An airport is a place in which time and personal autonomy are suspended, in which the only freedom you possess is the freedom to make purchases. The aggressive automation of labor; the nightmare synthesis of fevered consumerism and authoritarian surveillance; the apocalyptic frisson of knowing that all this exists in service of, and is dependent upon, massive rates of carbon consumption. And always, too, the distant limbic hum of death, the screaming descent of the burning jet, as the situation’s presiding possibilities, the Chekhovian pistols unholstered at security and irrevocably introduced into the psychic theater of air travel. The oppressive space of the airport—the junkspace, to use Rem Koolhaas’s unimprovable term—is the architecture of the future itself.

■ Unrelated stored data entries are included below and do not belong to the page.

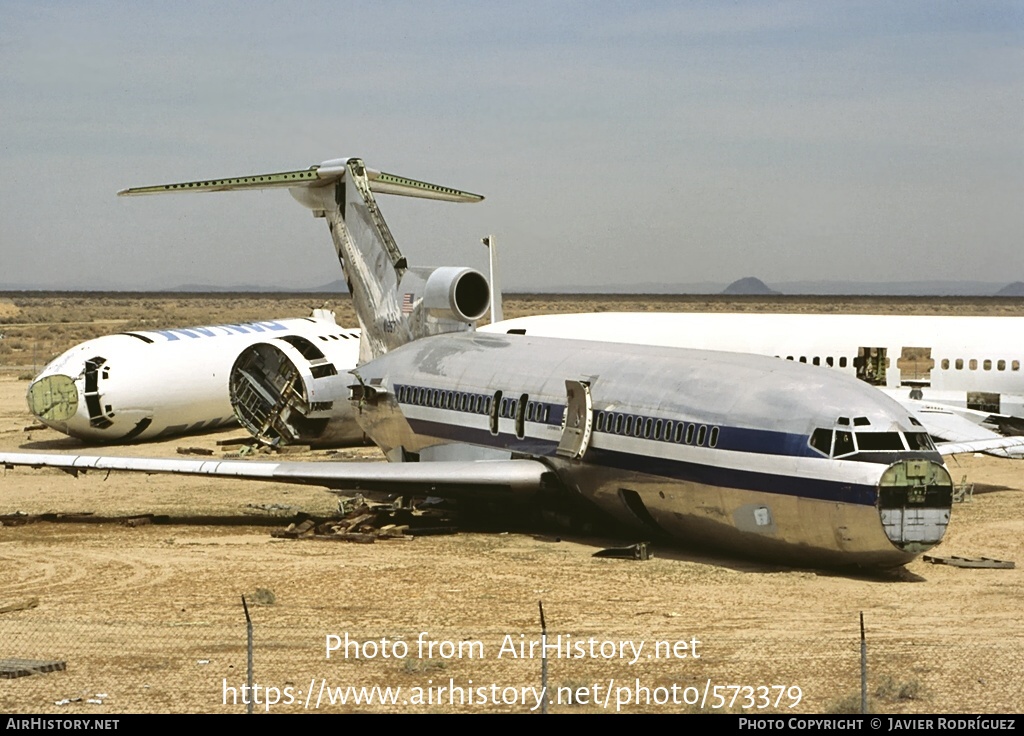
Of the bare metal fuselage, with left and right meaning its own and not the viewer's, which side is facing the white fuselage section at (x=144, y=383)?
back

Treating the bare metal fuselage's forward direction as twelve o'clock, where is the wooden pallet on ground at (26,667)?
The wooden pallet on ground is roughly at 3 o'clock from the bare metal fuselage.

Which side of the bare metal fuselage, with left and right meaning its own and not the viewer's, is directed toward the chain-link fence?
right

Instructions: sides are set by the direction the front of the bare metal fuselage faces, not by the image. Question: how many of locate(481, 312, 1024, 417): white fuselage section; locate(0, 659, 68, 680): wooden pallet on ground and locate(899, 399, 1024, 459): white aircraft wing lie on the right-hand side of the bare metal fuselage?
1

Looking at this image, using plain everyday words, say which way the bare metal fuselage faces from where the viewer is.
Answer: facing the viewer and to the right of the viewer

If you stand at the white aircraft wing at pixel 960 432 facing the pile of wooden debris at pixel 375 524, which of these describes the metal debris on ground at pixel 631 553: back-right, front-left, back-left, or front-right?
front-left

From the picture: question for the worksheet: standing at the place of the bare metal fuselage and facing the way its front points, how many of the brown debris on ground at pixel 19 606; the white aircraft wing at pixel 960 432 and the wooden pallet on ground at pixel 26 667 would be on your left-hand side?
1

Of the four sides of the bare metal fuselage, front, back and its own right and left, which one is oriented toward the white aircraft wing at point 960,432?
left

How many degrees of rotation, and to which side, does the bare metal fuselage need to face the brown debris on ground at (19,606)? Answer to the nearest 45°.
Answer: approximately 135° to its right
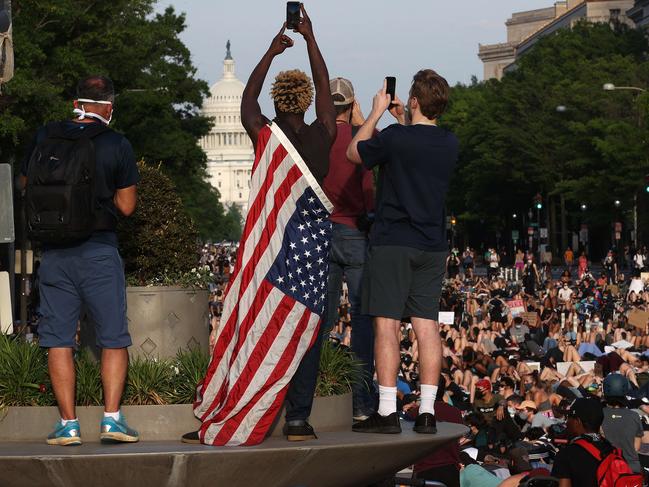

I kept returning to the Heathrow sushi revelation, internally and in conversations with others, because I encountered it as a sort of wound. I encountered it, I mean, as both a realization of the wrongness of our way of life and a mournful intimation of its future passing.

I mentioned it to Andres one afternoon as we sat cross-legged in the grass, and he said it made him think of a graph he had once seen that illustrated the rate of increase of resource consumption throughout the twentieth century and into our time. In the years after the Second World War, he said, the line of consumption had begun to shoot skyward at a vertiginous rate, and looking at it, he experienced a kind of fearful swooning, as though he were gazing downward into an abyss. Looking at the near-vertical line on a page, he said, he felt that he had come into a direct encounter with the absurdity of our world, our way of life.